In case someone would like to "jump" to numpy and visualize "there" here is an example how to display both Weights and processing result. All transformations are based on prev answer by mdaoust.
# to visualize 1st conv layer Weights
vv1 = sess.run(W_conv1)
# to visualize 1st conv layer output
vv2 = sess.run(h_conv1,feed_dict = {img_ph:x, keep_prob: 1.0})
vv2 = vv2[0,:,:,:] # in case of bunch out - slice first img
def vis_conv(v,ix,iy,ch,cy,cx, p = 0) :
v = np.reshape(v,(iy,ix,ch))
ix += 2
iy += 2
npad = ((1,1), (1,1), (0,0))
v = np.pad(v, pad_width=npad, mode='constant', constant_values=p)
v = np.reshape(v,(iy,ix,cy,cx))
v = np.transpose(v,(2,0,3,1)) #cy,iy,cx,ix
v = np.reshape(v,(cy*iy,cx*ix))
return v
# W_conv1 - weights
ix = 5 # data size
iy = 5
ch = 32
cy = 4 # grid from channels: 32 = 4x8
cx = 8
v = vis_conv(vv1,ix,iy,ch,cy,cx)
plt.figure(figsize = (8,8))
plt.imshow(v,cmap="Greys_r",interpolation='nearest')
# h_conv1 - processed image
ix = 30 # data size
iy = 30
v = vis_conv(vv2,ix,iy,ch,cy,cx)
plt.figure(figsize = (8,8))
plt.imshow(v,cmap="Greys_r",interpolation='nearest')
you may try to get convolution layer activation image this way:
h_conv1_features = tf.unpack(h_conv1, axis=3)
h_conv1_imgs = tf.expand_dims(tf.concat(1, h_conv1_features_padded), -1)
this gets one vertical stripe with all images concatenated vertically.
if you want them padded (in my case of relu activations to pad with white line):
h_conv1_features = tf.unpack(h_conv1, axis=3)
h_conv1_max = tf.reduce_max(h_conv1)
h_conv1_features_padded = map(lambda t: tf.pad(t-h_conv1_max, [[0,0],[0,1],[0,0]])+h_conv1_max, h_conv1_features)
h_conv1_imgs = tf.expand_dims(tf.concat(1, h_conv1_features_padded), -1)
I personally try to tile every 2d-filter in a single image.
For doing this -if i'm not terribly mistaken since I'm quite new to DL- I found out that it could be helpful to exploit the depth_to_space function, since it takes a 4d tensor
[batch, height, width, depth]
and produces an output of shape
[batch, height*block_size, width*block_size, depth/(block_size*block_size)]
Where block_size is the number of "tiles" in the output image.

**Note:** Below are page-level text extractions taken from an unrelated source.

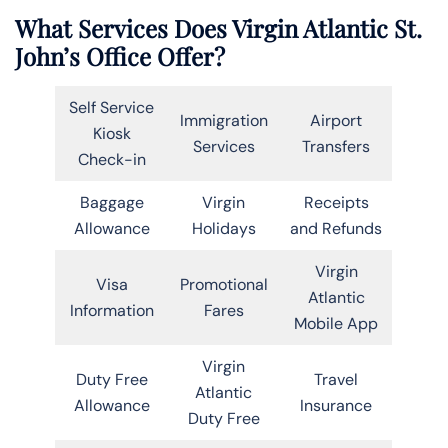
What Services Does Virgin Atlantic St.
John’s Office Offer?
Self Service
Immigration
Airport
Kiosk
Services
Transfers
Check-in
Baggage
Virgin
Receipts
Allowance
Holidays
and Refunds
Virgin
Visa
Promotional
Atlantic
Information
Fares
Mobile App
Virgin
Duty Free
Travel
Atlantic
Allowance
Insurance
Duty Free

The only limitation to this is that the depth should be the square of block_size, which is an integer, otherwise it cannot "fill" the resulting image correctly.
A possible solution could be of padding the depth of the input tensor up to a depth that is accepted by the method, but I sill havn't tried this.
Another way, which I think very easy, is using the get_operation_by_name function. I had hard time visualizing the layers with other methods but this helped me.
#first, find out the operations, many of those are micro-operations such as add etc.
graph = tf.get_default_graph()
graph.get_operations()
#choose relevant operations
op_name = '...'
op = graph.get_operation_by_name(op_name)
out = sess.run([op.outputs[0]], feed_dict={x: img_batch, is_training: False})
#img_batch is a single image whose dimensions are (1,n,n,1).
# out is the output of the layer, do whatever you want with the output
#in my case, I wanted to see the output of a convolution layer
out2 = np.array(out)
print(out2.shape)
# determine, row, col, and fig size etc.
for each_depth in range(out2.shape[4]):
fig.add_subplot(rows, cols, each_depth+1)
plt.imshow(out2[0,0,:,:,each_depth], cmap='gray')
For example below is the input(colored cat) and output of the second conv layer in my model.
Note that I am aware this question is old and there are easier methods with Keras but for people who use an old model from other people (such as me), this may be useful.